* _ÉNONCÉ 1_: Transposez en tableau Markdown toutes les lignes de la liste placée après l'article sur le Bloc Québécois, sans les lignes vides. Utilisez une colonne « Rang » pour le numéro de chaque ligne et une colonne « Ligne » pour son texte.

* _EXTRAIT DU TEXTE_:
**********

La raison d'être

Le Bloc Québécois a 20 ans!


Un politicien qui dure est plus souvent qualifié de professionnel que d'homme ou femme de conviction. De Gilles Duceppe, qui célébrera vendredi le 20e anniversaire de son élection à la Chambre des communes, on peut dire les deux. Tout comme du Bloc, d'ailleurs.
Le chef et son parti ont duré au-delà de ce qu'ils espéraient puisque leur longévité leur rappelle chaque jour leur rêve inachevé — la souveraineté. On ne se gêne d'ailleurs pas pour le leur rappeler lors de chaque élection fédérale. On s'interroge à tout coup sur les raisons d'être du Bloc et, depuis 2004, sur son impact sur l'échiquier politique fédéral, où l'élection d'un gouvernement majoritaire est devenue pratiquement impossible. Combien de fois Gilles Duceppe ne s'est-il pas fait demander pourquoi lui et son parti s'accrochaient?
«J'y suis encore parce que j'y crois», répond Gilles Duceppe en entrevue. En quoi? «En la souveraineté», rétorque-t-il, presque étonné. Une souveraineté, prend-il soin de rappeler, qui ne serait pas faite par dépit ni en opposition au Canada, mais pour «nous donner tous les outils pour faire une meilleure société». En attendant, pas question de céder les sièges bloquistes à des fédéralistes qui occulteraient la voix des souverainistes ou qui ne tiendraient pas compte des consensus québécois qui déplaisent au reste du pays.

**********

* _DONNÉES À TRAITER_:
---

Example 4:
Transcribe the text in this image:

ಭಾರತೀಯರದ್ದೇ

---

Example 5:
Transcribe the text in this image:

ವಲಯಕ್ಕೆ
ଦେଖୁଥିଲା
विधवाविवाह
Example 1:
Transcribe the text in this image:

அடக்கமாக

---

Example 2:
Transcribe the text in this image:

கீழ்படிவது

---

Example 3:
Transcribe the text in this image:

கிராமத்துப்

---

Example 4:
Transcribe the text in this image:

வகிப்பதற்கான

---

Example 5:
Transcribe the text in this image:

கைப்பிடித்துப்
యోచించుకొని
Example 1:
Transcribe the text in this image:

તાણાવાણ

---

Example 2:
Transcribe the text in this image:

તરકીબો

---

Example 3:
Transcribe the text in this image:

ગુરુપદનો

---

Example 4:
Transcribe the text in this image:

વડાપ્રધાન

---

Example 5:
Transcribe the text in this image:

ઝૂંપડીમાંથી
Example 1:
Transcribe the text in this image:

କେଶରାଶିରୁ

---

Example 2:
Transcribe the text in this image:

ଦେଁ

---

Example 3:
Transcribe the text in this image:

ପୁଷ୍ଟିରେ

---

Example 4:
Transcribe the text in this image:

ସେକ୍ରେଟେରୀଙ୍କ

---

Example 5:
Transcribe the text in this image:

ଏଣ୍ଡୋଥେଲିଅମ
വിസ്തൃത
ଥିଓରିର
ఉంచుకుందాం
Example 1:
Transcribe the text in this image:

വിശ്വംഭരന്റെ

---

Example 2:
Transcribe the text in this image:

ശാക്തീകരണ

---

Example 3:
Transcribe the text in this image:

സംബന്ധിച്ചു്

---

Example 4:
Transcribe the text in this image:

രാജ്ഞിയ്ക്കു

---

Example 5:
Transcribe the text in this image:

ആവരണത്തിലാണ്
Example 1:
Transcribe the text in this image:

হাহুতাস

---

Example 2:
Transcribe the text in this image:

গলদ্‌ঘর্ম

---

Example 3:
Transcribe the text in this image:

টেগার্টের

**********

* _ÉNONCÉ 2_: Recopiez fidèlement, dans l'article sur le Bloc Québécois, tout le passage depuis « Un politicien qui » jusqu'à « son parti s'accrochaient? ».

* _CORRIGÉ DÉTAILLÉ 1_:
| Rang | Ligne |
|---|---|
| 1 | --- |
| 2 | Example 4: |
| 3 | Transcribe the text in this image: |
| 4 | ಭಾರತೀಯರದ್ದೇ |
| 5 | --- |
| 6 | Example 5: |
| 7 | Transcribe the text in this image: |
| 8 | ವಲಯಕ್ಕೆ |
| 9 | ଦେଖୁଥିଲା |
| 10 | विधवाविवाह |
| 11 | Example 1: |
| 12 | Transcribe the text in this image: |
| 13 | அடக்கமாக |
| 14 | --- |
| 15 | Example 2: |
| 16 | Transcribe the text in this image: |
| 17 | கீழ்படிவது |
| 18 | --- |
| 19 | Example 3: |
| 20 | Transcribe the text in this image: |
| 21 | கிராமத்துப் |
| 22 | --- |
| 23 | Example 4: |
| 24 | Transcribe the text in this image: |
| 25 | வகிப்பதற்கான |
| 26 | --- |
| 27 | Example 5: |
| 28 | Transcribe the text in this image: |
| 29 | கைப்பிடித்துப் |
| 30 | యోచించుకొని |
| 31 | Example 1: |
| 32 | Transcribe the text in this image: |
| 33 | તાણાવાણ |
| 34 | --- |
| 35 | Example 2: |
| 36 | Transcribe the text in this image: |
| 37 | તરકીબો |
| 38 | --- |
| 39 | Example 3: |
| 40 | Transcribe the text in this image: |
| 41 | ગુરુપદનો |
| 42 | --- |
| 43 | Example 4: |
| 44 | Transcribe the text in this image: |
| 45 | વડાપ્રધાન |
| 46 | --- |
| 47 | Example 5: |
| 48 | Transcribe the text in this image: |
| 49 | ઝૂંપડીમાંથી |
| 50 | Example 1: |
| 51 | Transcribe the text in this image: |
| 52 | କେଶରାଶିରୁ |
| 53 | --- |
| 54 | Example 2: |
| 55 | Transcribe the text in this image: |
| 56 | ଦେଁ |
| 57 | --- |
| 58 | Example 3: |
| 59 | Transcribe the text in this image: |
| 60 | ପୁଷ୍ଟିରେ |
| 61 | --- |
| 62 | Example 4: |
| 63 | Transcribe the text in this image: |
| 64 | ସେକ୍ରେଟେରୀଙ୍କ |
| 65 | --- |
| 66 | Example 5: |
| 67 | Transcribe the text in this image: |
| 68 | ଏଣ୍ଡୋଥେଲିଅମ |
| 69 | വിസ്തൃത |
| 70 | ଥିଓରିର |
| 71 | ఉంచుకుందాం |
| 72 | Example 1: |
| 73 | Transcribe the text in this image: |
| 74 | വിശ്വംഭരന്റെ |
| 75 | --- |
| 76 | Example 2: |
| 77 | Transcribe the text in this image: |
| 78 | ശാക്തീകരണ |
| 79 | --- |
| 80 | Example 3: |
| 81 | Transcribe the text in this image: |
| 82 | സംബന്ധിച്ചു് |
| 83 | --- |
| 84 | Example 4: |
| 85 | Transcribe the text in this image: |
| 86 | രാജ്ഞിയ്ക്കു |
| 87 | --- |
| 88 | Example 5: |
| 89 | Transcribe the text in this image: |
| 90 | ആവരണത്തിലാണ് |
| 91 | Example 1: |
| 92 | Transcribe the text in this image: |
| 93 | হাহুতাস |
| 94 | --- |
| 95 | Example 2: |
| 96 | Transcribe the text in this image: |
| 97 | গলদ্‌ঘর্ম |
| 98 | --- |
| 99 | Example 3: |
| 100 | Transcribe the text in this image: |
| 101 | টেগার্টের |

* _CORRIGÉ DÉTAILLÉ 2_:
Un politicien qui dure est plus souvent qualifié de professionnel que d'homme ou femme de conviction. De Gilles Duceppe, qui célébrera vendredi le 20e anniversaire de son élection à la Chambre des communes, on peut dire les deux. Tout comme du Bloc, d'ailleurs.
Le chef et son parti ont duré au-delà de ce qu'ils espéraient puisque leur longévité leur rappelle chaque jour leur rêve inachevé — la souveraineté. On ne se gêne d'ailleurs pas pour le leur rappeler lors de chaque élection fédérale. On s'interroge à tout coup sur les raisons d'être du Bloc et, depuis 2004, sur son impact sur l'échiquier politique fédéral, où l'élection d'un gouvernement majoritaire est devenue pratiquement impossible. Combien de fois Gilles Duceppe ne s'est-il pas fait demander pourquoi lui et son parti s'accrochaient?